*What you are asked to do:*
When the word "Golden" shows up in a line of the data below, copy that whole line.

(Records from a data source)

==========

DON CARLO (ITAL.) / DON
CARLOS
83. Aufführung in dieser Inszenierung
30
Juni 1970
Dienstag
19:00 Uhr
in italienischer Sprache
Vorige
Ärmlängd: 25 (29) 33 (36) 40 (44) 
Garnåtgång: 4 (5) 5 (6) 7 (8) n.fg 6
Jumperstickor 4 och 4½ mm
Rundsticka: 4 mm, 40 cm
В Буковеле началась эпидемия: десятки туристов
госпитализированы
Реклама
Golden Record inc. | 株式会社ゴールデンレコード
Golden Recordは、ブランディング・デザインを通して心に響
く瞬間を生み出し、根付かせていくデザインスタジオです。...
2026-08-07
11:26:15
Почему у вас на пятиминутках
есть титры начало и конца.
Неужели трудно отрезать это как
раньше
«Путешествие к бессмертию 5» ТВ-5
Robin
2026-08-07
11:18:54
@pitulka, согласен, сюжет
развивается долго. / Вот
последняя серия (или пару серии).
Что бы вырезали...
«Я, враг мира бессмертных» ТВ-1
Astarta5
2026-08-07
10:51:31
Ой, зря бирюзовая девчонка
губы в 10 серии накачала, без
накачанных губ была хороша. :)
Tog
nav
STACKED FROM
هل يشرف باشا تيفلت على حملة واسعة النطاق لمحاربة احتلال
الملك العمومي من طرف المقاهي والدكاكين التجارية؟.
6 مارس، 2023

==========

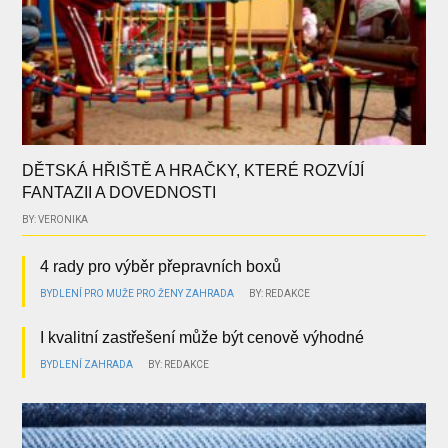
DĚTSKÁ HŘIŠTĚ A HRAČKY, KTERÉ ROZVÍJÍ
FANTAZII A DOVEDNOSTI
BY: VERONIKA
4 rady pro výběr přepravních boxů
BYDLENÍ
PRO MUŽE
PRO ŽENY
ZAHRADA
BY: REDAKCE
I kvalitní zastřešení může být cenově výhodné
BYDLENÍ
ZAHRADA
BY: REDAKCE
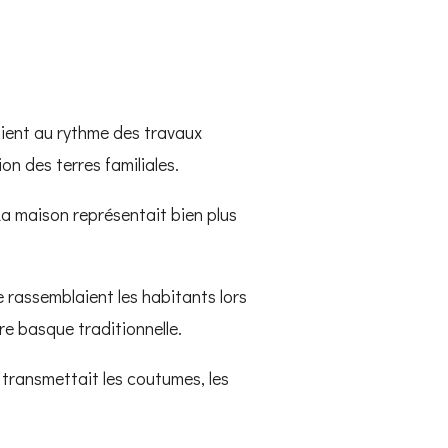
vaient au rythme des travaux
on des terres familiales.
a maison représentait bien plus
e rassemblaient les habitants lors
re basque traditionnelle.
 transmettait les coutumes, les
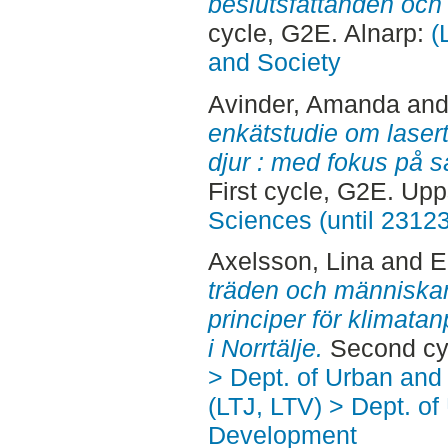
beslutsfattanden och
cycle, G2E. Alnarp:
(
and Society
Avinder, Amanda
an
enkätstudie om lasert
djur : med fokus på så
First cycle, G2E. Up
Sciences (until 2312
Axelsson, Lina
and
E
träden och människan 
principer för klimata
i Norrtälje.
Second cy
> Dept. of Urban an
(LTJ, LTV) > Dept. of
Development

==========

*Reply to the exercise:*
Golden Record inc. | 株式会社ゴールデンレコード
Golden Recordは、ブランディング・デザインを通して心に響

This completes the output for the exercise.